If nothing else, both reports indicate that theological statements or opinions are, more often than not, likely to be misinterpreted by the media. Although while at this point I too am relying on the press reports, still, in an effort to sort things out, I would like to add my own interpretation of what seems to have been both the pope's point of view as well as that of Fr. Rosica.

As I see it, the redemption, in the Catholic understanding of the term, refers to an objective fact -- at least according to the Christian belief system -- that the death of Jesus and his resurrection has made possible the salvation of all men and women. This applies not only those who happen to be Christian, but to all those of any or even of no religion, and not just those who have lived since the time of Christ, but even of those who lived during the previous eras of history. But salvation, or to put it in more popular terms, actually being "saved," is more in the subjective realm -- which is to say, it all depends on an individual person's response. So if a person knowingly or deliberately rejects God's offer of salvation, it is hard to see how they can be considered saved. Otherwise, God would have to override that person's free will. In other words, it remains up to each individual whether or not to respond to the offer of eternal life. Otherwise, nature simply takes it usual course.

However, this being said, I would like to point out that what the pope was saying was, or should have been, hardly regarded as something new. He was simply repeating in plainer language what the Second Vatican Council had to say nearly a half century ago in its Nov. 21, 1964 "Constitution on the Church," when it listed under those who could achieve salvation not only Jews and Muslims, or even those who "in shadows and images seek the unknown God" but even those who "strive by their deeds to do his [God's] will as it is known to them through the dictates of their conscience." And as if the latter phrase was not clear enough, the Council went on say, even more explicitly:

"Nor does divine providence deny the helps necessary for salvation to those who, without blame on their part, have not yet arrived at an explicit knowledge of God and with the help of his grace strive to live a good life" (Lumen Gentium, Section 16).

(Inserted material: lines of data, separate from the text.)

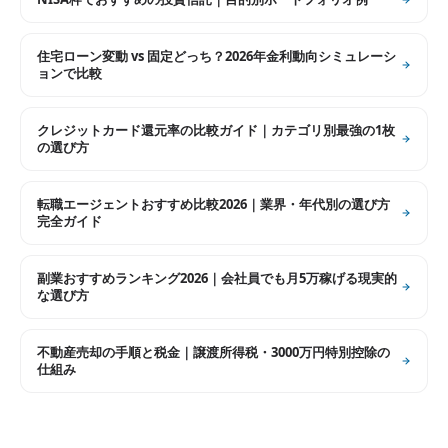
住宅ローン変動 vs 固定どっち？2026年金利動向シミュレーシ
ョンで比較
クレジットカード還元率の比較ガイド｜カテゴリ別最強の1枚
の選び方
転職エージェントおすすめ比較2026｜業界・年代別の選び方
完全ガイド
副業おすすめランキング2026｜会社員でも月5万稼げる現実的
な選び方
不動産売却の手順と税金｜譲渡所得税・3000万円特別控除の
仕組み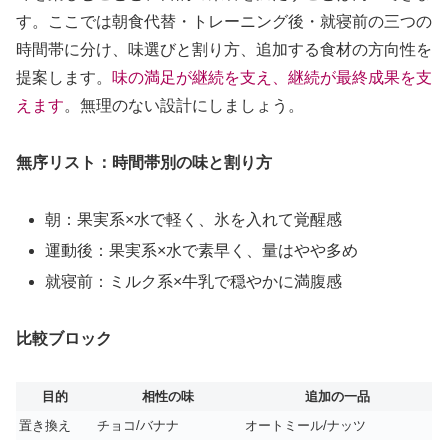
す。ここでは朝食代替・トレーニング後・就寝前の三つの
時間帯に分け、味選びと割り方、追加する食材の方向性を
提案します。
味の満足が継続を支え、継続が最終成果を支
えます
。無理のない設計にしましょう。
無序リスト：時間帯別の味と割り方
朝：果実系×水で軽く、氷を入れて覚醒感
運動後：果実系×水で素早く、量はやや多め
就寝前：ミルク系×牛乳で穏やかに満腹感
比較ブロック
目的
相性の味
追加の一品
置き換え
チョコ/バナナ
オートミール/ナッツ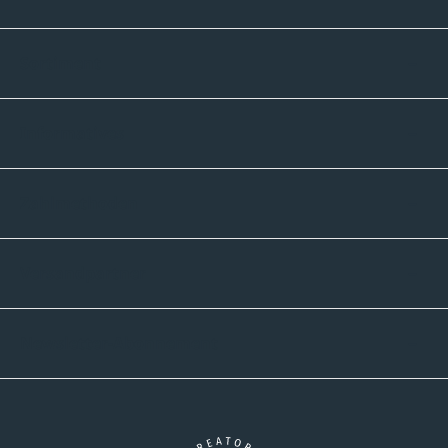
Sortiment
Informatives
Zahlmethoden
Versandpartner
Newsletter-Abonnement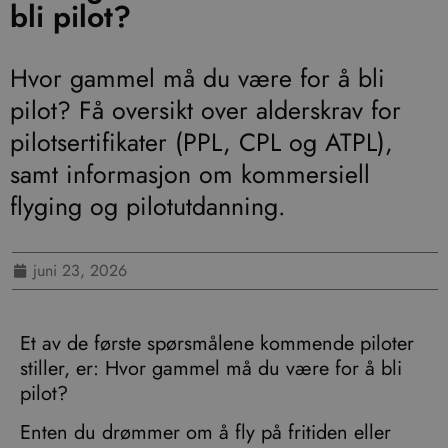
bli pilot?
Hvor gammel må du være for å bli
pilot? Få oversikt over alderskrav for
pilotsertifikater (PPL, CPL og ATPL),
samt informasjon om kommersiell
flyging og pilotutdanning.
juni 23, 2026
Et av de første spørsmålene kommende piloter
stiller, er: Hvor gammel må du være for å bli
pilot?
Enten du drømmer om å fly på fritiden eller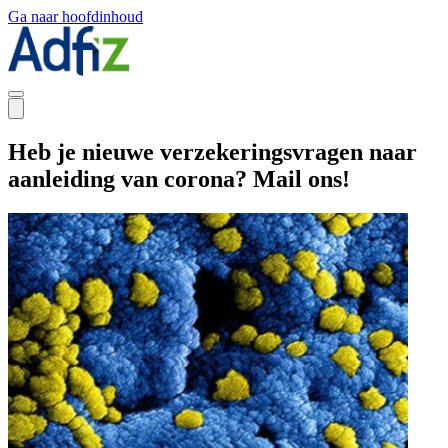
Ga naar hoofdinhoud
Heb je nieuwe verzekeringsvragen naar
aanleiding van corona? Mail ons!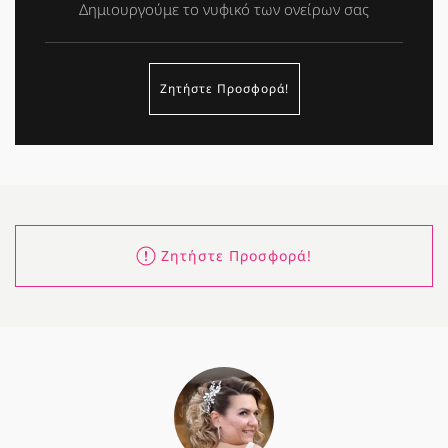
Δημιουργούμε το νυφικό των ονείρων σας
Ζητήστε Προσφορά!
Ζητήστε Προσφορά!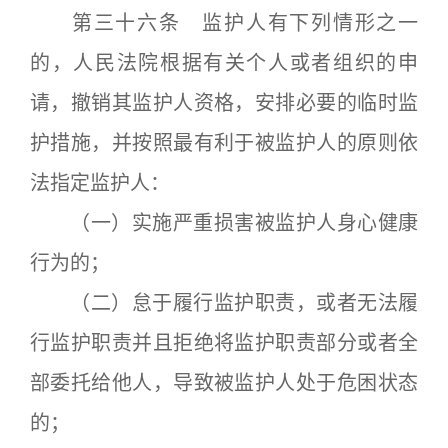
第三十六条 监护人有下列情形之一
的，人民法院根据有关个人或者组织的申
请，撤销其监护人资格，安排必要的临时监
护措施，并按照最有利于被监护人的原则依
法指定监护人：
（一）实施严重损害被监护人身心健康
行为的；
（二）怠于履行监护职责，或者无法履
行监护职责并且拒绝将监护职责部分或者全
部委托给他人，导致被监护人处于危困状态
的；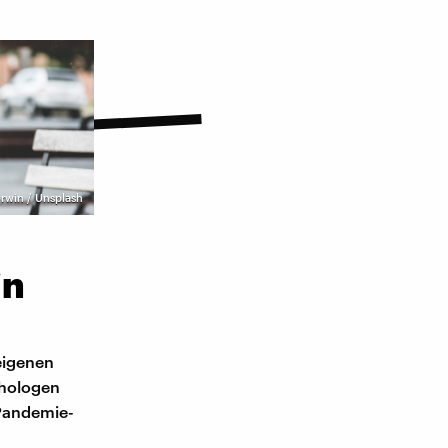
rwin / Unsplash
in
 eigenen
chologen
 Pandemie-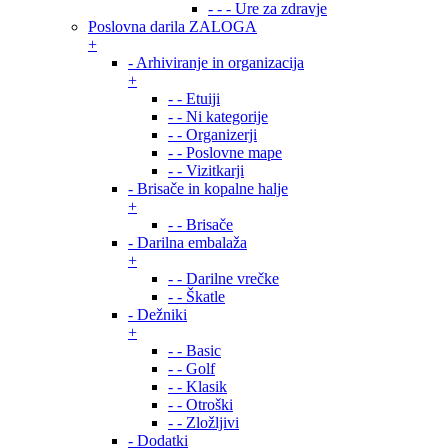
- - - Ure za zdravje
Poslovna darila ZALOGA
+
- Arhiviranje in organizacija
+
- - Etuiji
- - Ni kategorije
- - Organizerji
- - Poslovne mape
- - Vizitkarji
- Brisače in kopalne halje
+
- - Brisače
- Darilna embalaža
+
- - Darilne vrečke
- - Škatle
- Dežniki
+
- - Basic
- - Golf
- - Klasik
- - Otroški
- - Zložljivi
- Dodatki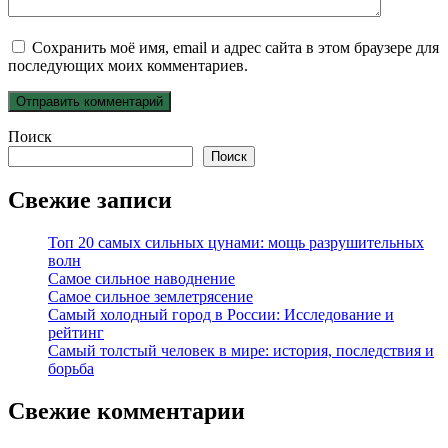
Сохранить моё имя, email и адрес сайта в этом браузере для
последующих моих комментариев.
Поиск
Поиск
Свежие записи
Топ 20 самых сильных цунами: мощь разрушительных
волн
Самое сильное наводнение
Самое сильное землетрясение
Самый холодный город в России: Исследование и
рейтинг
Самый толстый человек в мире: история, последствия и
борьба
Свежие комментарии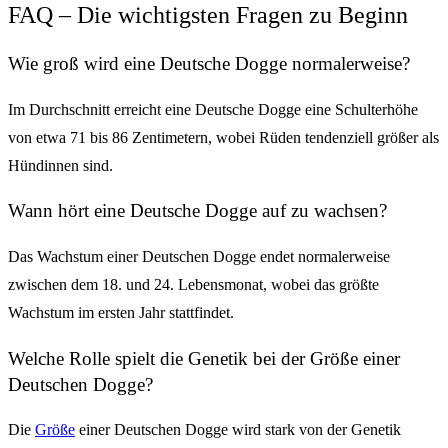
FAQ – Die wichtigsten Fragen zu Beginn
Wie groß wird eine Deutsche Dogge normalerweise?
Im Durchschnitt erreicht eine Deutsche Dogge eine Schulterhöhe
von etwa 71 bis 86 Zentimetern, wobei Rüden tendenziell größer als
Hündinnen sind.
Wann hört eine Deutsche Dogge auf zu wachsen?
Das Wachstum einer Deutschen Dogge endet normalerweise
zwischen dem 18. und 24. Lebensmonat, wobei das größte
Wachstum im ersten Jahr stattfindet.
Welche Rolle spielt die Genetik bei der Größe einer
Deutschen Dogge?
Die
Größe
einer Deutschen Dogge wird stark von der Genetik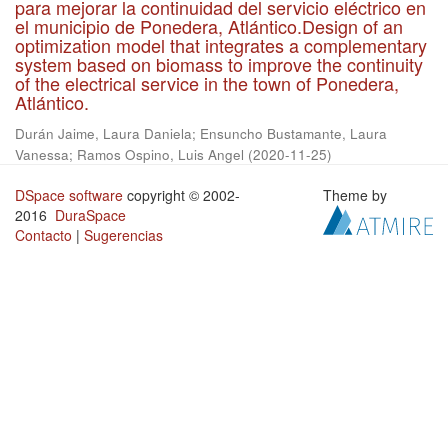
para mejorar la continuidad del servicio eléctrico en
el municipio de Ponedera, Atlántico.Design of an
optimization model that integrates a complementary
system based on biomass to improve the continuity
of the electrical service in the town of Ponedera,
Atlántico.
Durán Jaime, Laura Daniela
;
Ensuncho Bustamante, Laura
Vanessa
;
Ramos Ospino, Luis Angel
(
2020-11-25
)
DSpace software
copyright © 2002-
Theme by
2016
DuraSpace
Contacto
|
Sugerencias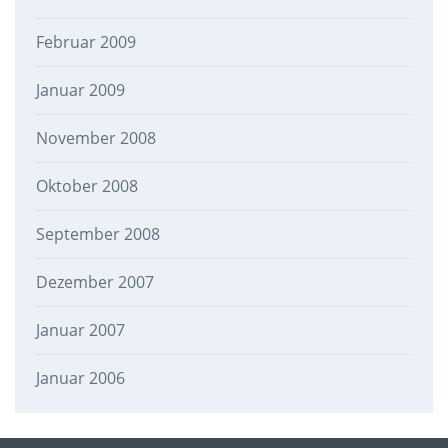
Februar 2009
Januar 2009
November 2008
Oktober 2008
September 2008
Dezember 2007
Januar 2007
Januar 2006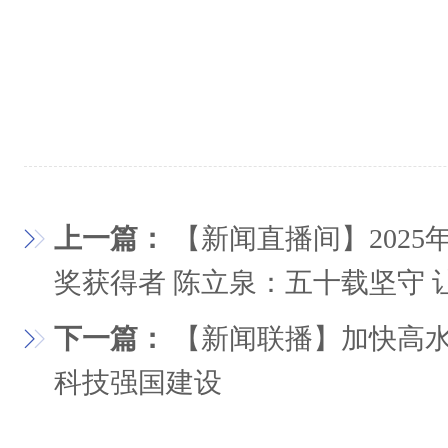
上一篇：
【新闻直播间】202
奖获得者 陈立泉：五十载坚守
下一篇：
【新闻联播】加快高水
科技强国建设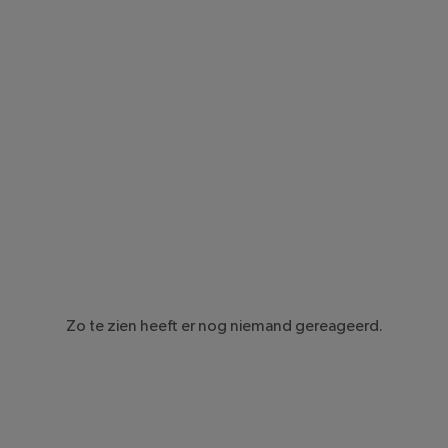
Zo te zien heeft er nog niemand gereageerd.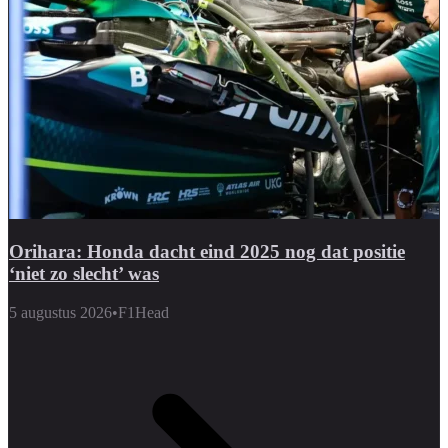
Orihara: Honda dacht eind 2025 nog dat positie
‘niet zo slecht’ was
5 augustus 2026
•
F1Head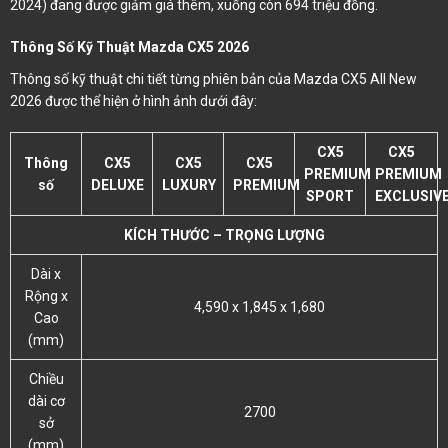
2024) đang được giảm giá thêm, xuống còn 694 triệu đồng.
Thông Số Kỹ Thuật Mazda CX5 2026
Thông số kỹ thuật chi tiết từng phiên bản của Mazda CX5 All New
2026 được thể hiện ở hình ảnh dưới đây:
CX5
CX5
Thông
CX5
CX5
CX5
PREMIUM
PREMIUM
số
DELUXE
LUXURY
PREMIUM
SPORT
EXCLUSIV
KÍCH THƯỚC – TRỌNG LƯỢNG
Dài x
Rộng x
4,590 x 1,845 x 1,680
Cao
(mm)
Chiều
dài cơ
2700
sở
(mm)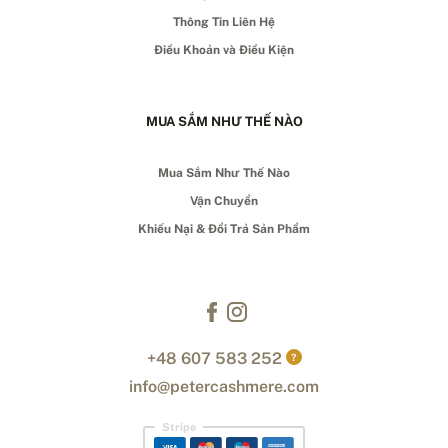
Thông Tin Liên Hệ
Điều Khoản và Điều Kiện
MUA SẮM NHƯ THẾ NÀO
Mua Sắm Như Thế Nào
Vận Chuyển
Khiếu Nại & Đổi Trả Sản Phẩm
+48 607 583 252
?
info@petercashmere.com
Stripe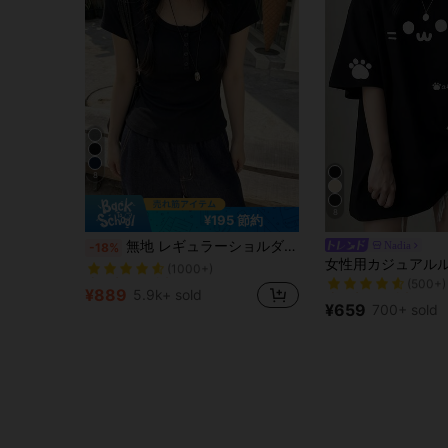
8
8
¥195 節約
売り切れ間近！
無地 レギュラーショルダー 半袖Tシャツ レディース ラウンドネック スリムフィット 美シルエット 伸縮性 軽量 透け感あり 通気性 快適素材 夏用 万能 オールマッチ Tシャツ
Nadia
-18%
売り切れ間近！
(1000+)
売り切れ間近！
売り切れ間近！
(500+)
売り切れ間近！
売り切れ間近！
(1000+)
(1000+)
¥889
5.9k+ sold
売り切れ間近！
(500+)
(500+)
¥659
700+ sold
売り切れ間近！
(1000+)
(500+)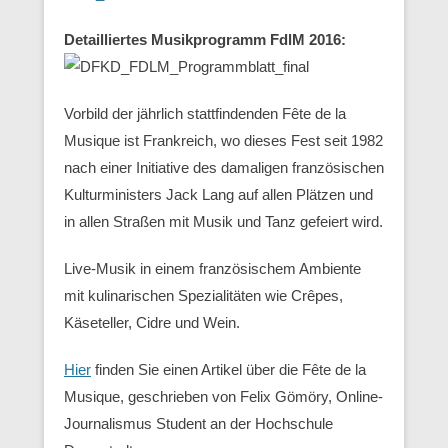
Detailliertes Musikprogramm FdlM 2016:
Vorbild der jährlich stattfindenden Fête de la
Musique ist Frankreich, wo dieses Fest seit 1982
nach einer Initiative des damaligen französischen
Kulturministers Jack Lang auf allen Plätzen und
in allen Straßen mit Musik und Tanz gefeiert wird.
Live-Musik in einem französischem Ambiente
mit kulinarischen Spezialitäten wie Crêpes,
Käseteller, Cidre und Wein.
Hier
finden Sie einen Artikel über die Fête de la
Musique, geschrieben von Felix Gömöry, Online-
Journalismus Student an der Hochschule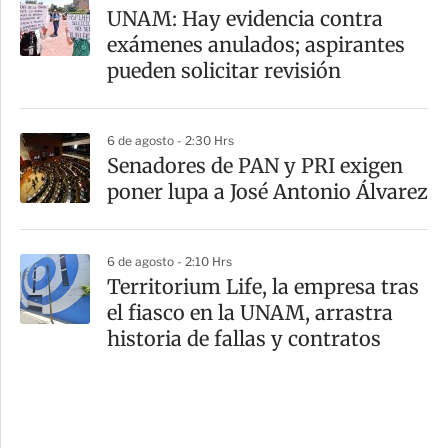
UNAM: Hay evidencia contra
exámenes anulados; aspirantes
pueden solicitar revisión
6 de agosto - 2:30 Hrs
Senadores de PAN y PRI exigen
poner lupa a José Antonio Álvarez
6 de agosto - 2:10 Hrs
Territorium Life, la empresa tras
el fiasco en la UNAM, arrastra
historia de fallas y contratos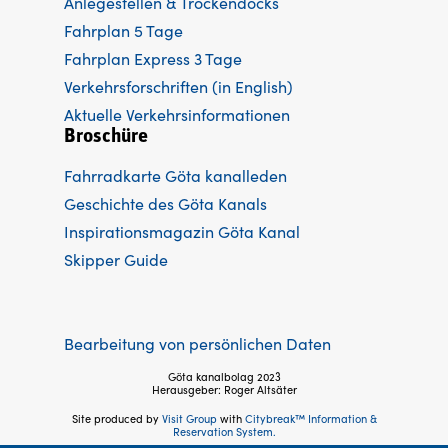
Anlegestellen & Trockendocks
Fahrplan 5 Tage
Fahrplan Express 3 Tage
Verkehrsforschriften (in English)
Aktuelle Verkehrsinformationen
Broschüre
Fahrradkarte Göta kanalleden
Ge
schichte des Göta Kanals
Inspirationsmagazin Göta Kanal
Skipper Guide
Bearbeitung von persönlichen Daten
Göta kanalbolag 2023
Herausgeber: Roger Altsäter
Site produced by
Visit Group
with
Citybreak™ Information &
Reservation System.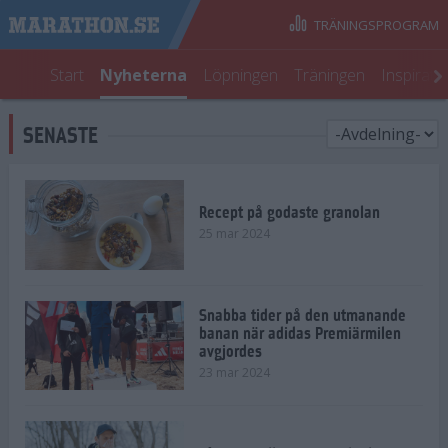
TRÄNINGSPROGRAM
Start
Nyheterna
Löpningen
Träningen
Inspirati
SENASTE
Recept på godaste granolan
25 mar 2024
Snabba tider på den utmanande
banan när adidas Premiärmilen
avgjordes
23 mar 2024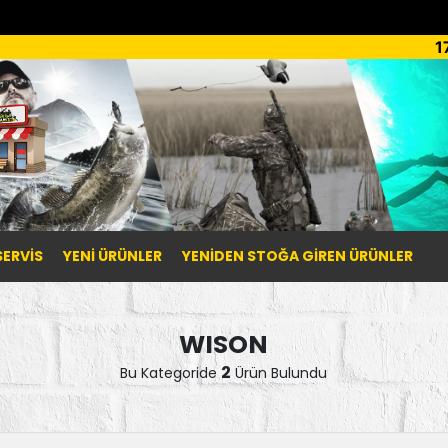
1
SERVİS
YENI ÜRÜNLER
YENIDEN STOĞA GIREN ÜRÜNLER
WISON
2
Bu Kategoride
Ürün Bulundu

In other words, what the Catholic Church was saying, particularly in these last sentences, is that those who are unsure about the nature of God (agnostics) or even those who question the existence of such a Being (atheists), are nevertheless capable of being "saved" -- providing they seek what they see as being a higher good.

No doubt, these views seem like a radical reversal of what many Catholics thought they were being taught when reminded of the old saying, "Outside the Church there is no salvation." This was despite the careful explanations of what was called "Baptism of Desire" by the nuns who taught us our catechism many years before Vatican II and who pretty much anticipated what the Council was to say.

Nor does this more explicit teaching agree with what some more fundamentalist Christian groups teach. But I do think it is more in keeping with a church that calls itself "Catholic" (which, after all, means all-inclusive) and which worships God, whose name (at least in its Germanic or Anglo-Saxon form) is the personification of all that is good.